Entries supplied Start Marker
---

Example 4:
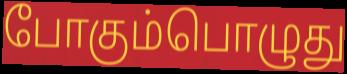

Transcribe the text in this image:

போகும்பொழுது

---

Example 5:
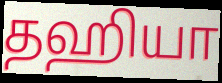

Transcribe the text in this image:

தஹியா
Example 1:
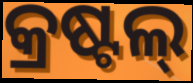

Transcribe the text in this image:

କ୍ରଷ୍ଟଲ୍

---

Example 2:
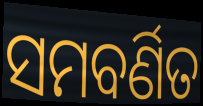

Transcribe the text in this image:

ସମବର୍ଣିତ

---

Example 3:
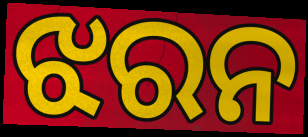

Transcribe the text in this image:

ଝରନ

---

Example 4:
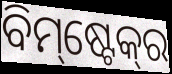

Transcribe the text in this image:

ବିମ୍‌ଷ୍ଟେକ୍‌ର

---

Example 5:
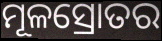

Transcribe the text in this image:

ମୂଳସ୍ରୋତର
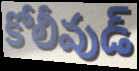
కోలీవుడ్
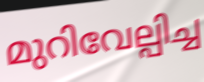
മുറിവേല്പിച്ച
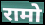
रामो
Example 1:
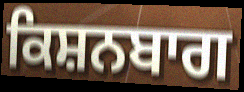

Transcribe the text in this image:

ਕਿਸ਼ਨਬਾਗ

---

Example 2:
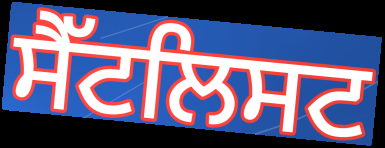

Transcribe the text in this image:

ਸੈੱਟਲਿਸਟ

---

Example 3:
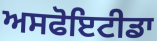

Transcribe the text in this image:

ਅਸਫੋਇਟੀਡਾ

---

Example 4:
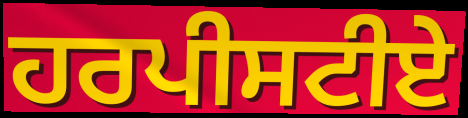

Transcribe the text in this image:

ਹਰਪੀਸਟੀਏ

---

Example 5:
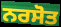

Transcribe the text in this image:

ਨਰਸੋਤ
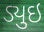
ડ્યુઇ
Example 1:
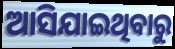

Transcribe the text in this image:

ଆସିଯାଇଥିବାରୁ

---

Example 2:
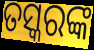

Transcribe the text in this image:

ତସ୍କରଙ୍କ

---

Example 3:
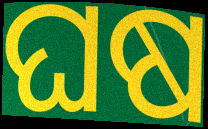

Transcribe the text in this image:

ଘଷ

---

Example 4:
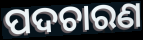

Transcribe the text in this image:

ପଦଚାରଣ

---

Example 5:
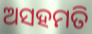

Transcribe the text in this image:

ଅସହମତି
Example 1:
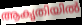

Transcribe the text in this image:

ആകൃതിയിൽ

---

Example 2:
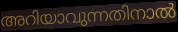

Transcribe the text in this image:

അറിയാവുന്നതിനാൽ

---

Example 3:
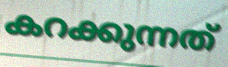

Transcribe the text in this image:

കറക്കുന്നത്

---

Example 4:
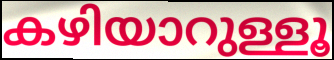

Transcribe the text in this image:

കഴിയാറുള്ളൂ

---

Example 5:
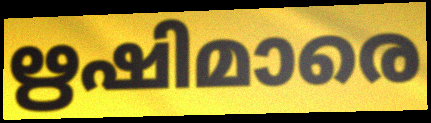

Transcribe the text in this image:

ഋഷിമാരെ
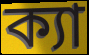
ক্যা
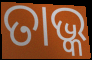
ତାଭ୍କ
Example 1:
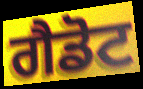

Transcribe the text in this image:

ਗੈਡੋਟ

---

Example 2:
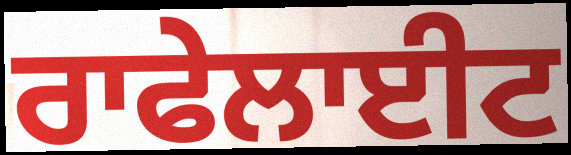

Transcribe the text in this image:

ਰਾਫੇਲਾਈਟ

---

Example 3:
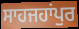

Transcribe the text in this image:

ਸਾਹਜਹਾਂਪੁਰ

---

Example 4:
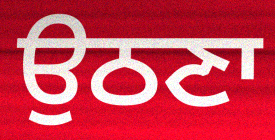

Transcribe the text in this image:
Entries supplied End Marker
**What is needed**
Without any of the pictures, set the entries down again exactly as written.

**Task solution**
---

Example 4:

Transcribe the text in this image:

போகும்பொழுது

---

Example 5:

Transcribe the text in this image:

தஹியா
Example 1:

Transcribe the text in this image:

କ୍ରଷ୍ଟଲ୍

---

Example 2:

Transcribe the text in this image:

ସମବର୍ଣିତ

---

Example 3:

Transcribe the text in this image:

ଝରନ

---

Example 4:

Transcribe the text in this image:

ବିମ୍‌ଷ୍ଟେକ୍‌ର

---

Example 5:

Transcribe the text in this image:

ମୂଳସ୍ରୋତର
కోలీవుడ్
മുറിവേല്പിച്ച
रामो
Example 1:

Transcribe the text in this image:

ਕਿਸ਼ਨਬਾਗ

---

Example 2:

Transcribe the text in this image:

ਸੈੱਟਲਿਸਟ

---

Example 3:

Transcribe the text in this image:

ਅਸਫੋਇਟੀਡਾ

---

Example 4:

Transcribe the text in this image:

ਹਰਪੀਸਟੀਏ

---

Example 5:

Transcribe the text in this image:

ਨਰਸੋਤ
ડ્યુઇ
Example 1:

Transcribe the text in this image:

ଆସିଯାଇଥିବାରୁ

---

Example 2:

Transcribe the text in this image:

ତସ୍କରଙ୍କ

---

Example 3:

Transcribe the text in this image:

ଘଷ

---

Example 4:

Transcribe the text in this image:

ପଦଚାରଣ

---

Example 5:

Transcribe the text in this image:

ଅସହମତି
Example 1:

Transcribe the text in this image:

ആകൃതിയിൽ

---

Example 2:

Transcribe the text in this image:

അറിയാവുന്നതിനാൽ

---

Example 3:

Transcribe the text in this image:

കറക്കുന്നത്

---

Example 4:

Transcribe the text in this image:

കഴിയാറുള്ളൂ

---

Example 5:

Transcribe the text in this image:

ഋഷിമാരെ
ক্যা
ତାଭ୍କ
Example 1:

Transcribe the text in this image:

ਗੈਡੋਟ

---

Example 2:

Transcribe the text in this image:

ਰਾਫੇਲਾਈਟ

---

Example 3:

Transcribe the text in this image:

ਸਾਹਜਹਾਂਪੁਰ

---

Example 4:

Transcribe the text in this image:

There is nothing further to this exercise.